Among the lines below, copy exactly those from the one with "CT including the" through the one with "- T9 vertebra: [222, 299, 284, 355]", counting both ends.
Top of DATA SHOWN
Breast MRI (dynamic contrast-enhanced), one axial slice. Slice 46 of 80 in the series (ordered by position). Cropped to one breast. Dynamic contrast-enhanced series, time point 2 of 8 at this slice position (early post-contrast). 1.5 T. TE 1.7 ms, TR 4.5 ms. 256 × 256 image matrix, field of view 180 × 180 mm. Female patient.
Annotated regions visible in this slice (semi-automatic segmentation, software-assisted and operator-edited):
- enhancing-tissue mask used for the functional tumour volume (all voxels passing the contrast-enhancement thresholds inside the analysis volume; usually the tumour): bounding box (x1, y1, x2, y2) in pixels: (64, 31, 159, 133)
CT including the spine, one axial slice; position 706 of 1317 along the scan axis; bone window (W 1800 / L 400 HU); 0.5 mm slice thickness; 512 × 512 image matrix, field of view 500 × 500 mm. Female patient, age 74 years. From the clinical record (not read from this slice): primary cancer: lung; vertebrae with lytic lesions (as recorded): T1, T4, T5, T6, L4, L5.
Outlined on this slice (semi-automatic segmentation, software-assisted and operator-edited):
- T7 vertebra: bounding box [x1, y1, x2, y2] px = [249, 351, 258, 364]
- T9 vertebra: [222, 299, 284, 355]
Bottom of DATA SHOWN
Top of DATA SHOWN
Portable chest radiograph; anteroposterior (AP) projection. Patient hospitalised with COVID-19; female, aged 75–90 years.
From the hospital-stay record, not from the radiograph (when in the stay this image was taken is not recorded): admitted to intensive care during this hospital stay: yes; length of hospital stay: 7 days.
Bottom of DATA SHOWN
• **EXPECTED ANSWER**
CT including the spine, one axial slice; position 706 of 1317 along the scan axis; bone window (W 1800 / L 400 HU); 0.5 mm slice thickness; 512 × 512 image matrix, field of view 500 × 500 mm. Female patient, age 74 years. From the clinical record (not read from this slice): primary cancer: lung; vertebrae with lytic lesions (as recorded): T1, T4, T5, T6, L4, L5.
Outlined on this slice (semi-automatic segmentation, software-assisted and operator-edited):
- T7 vertebra: bounding box [x1, y1, x2, y2] px = [249, 351, 258, 364]
- T9 vertebra: [222, 299, 284, 355]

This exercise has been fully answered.